Der Junge sah ihn neugierig an.

»Was tut ihr hier draußen?«

Wil mußte unwillkürlich lachen.

»Genau das gleiche wollte ich dich gerade fragen. Wohnst du hier?«

Der Junge schüttelte den Kopf.

»Nein. Ich wohne im Süden, unterhalb vom Irrybis. Im Rockshort.«

Wil hatte keine blasse Ahnung, was ein Rockshort sein könnte. Er hörte, wie Amberle sich hinter ihm regte.

»Sie ist sehr schön«, sagte der Junge leise. »Seid ihr verheiratet?«

»Ah — nein, wir reisen nur zusammen«, erwiderte Wil leicht verlegen. »Wie bist du denn hierhergekommen?«

»Ich bin geflogen«, antwortete der Junge. »Ich bin ein Himmelsreiter.«

Wil war sprachlos. Der Junge blickte an ihm vorbei zu Amberle, die sich jetzt aufsetzte.

»Guten Morgen, schöne Dame«, begrüßte er sie.

»Guten Morgen«, antwortete Amberle. Belustigung mischte sich mit Verwunderung in ihren grünen Augen. »Wie heißt du ?«

»Perk.«

»Ich heiße Amberle.« Das Elfenmädchen lächelte. »Und das ist Wil.«

Der Junge stand auf und trat zu Wil, um ihm die Hand zu schütteln.Mit Überraschung stellte Wil fest, daß die Innenhand des Jungen schwielig und von Hornhaut überzogen war. Der Junge schien sich dieser Tatsache bewußt zu sein und zog seine Hand rasch zurück. Amberle bot er sie gar nicht, sondern nickte ihr nur zu.

»Möchtet ihr etwas zum Frühstück?« fragte er.

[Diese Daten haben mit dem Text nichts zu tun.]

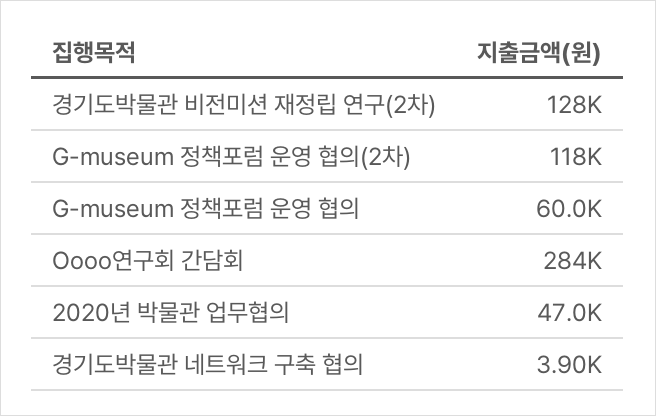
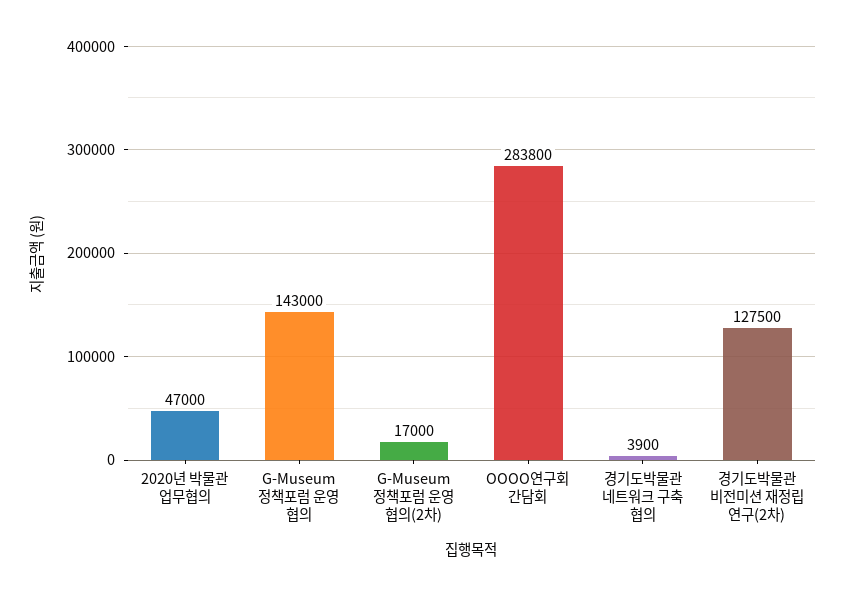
G-museum 정책포럼 운영 협의(2차): 118000 -> 17000
G-museum 정책포럼 운영 협의: 60000 -> 143000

Wil zuckte die Schultern. »Woran hattest du denn gedacht, Perk?«

»Milch, Nüsse, Käse und Brot. Das ist alles, was ich bei mir habe.«

»Nun, das ist doch wunderbar.« Wil lachte und blickte rasch zu Amberle hinüber. Er hatte keine Ahnung, was Perk hier tat, doch was er zum Frühstück zu bieten hatte, klang köstlich. »Wir teilen das Frühstück mit Freuden mit dir.« Sie ließen sich im Gras nieder. Aus einem der Beutel, die er bei sich trug, holte der junge Elf die versprochenen Nüsse, den Käse und das Brot hervor, dazu drei kleine Becher. Diese füllte er mit Milch aus einem anderen Beutel.

Wil und Amberle verzehrten die kleine Mahlzeit mit Heißhunger.

»Woher hast du die Milch?« fragte Amberle.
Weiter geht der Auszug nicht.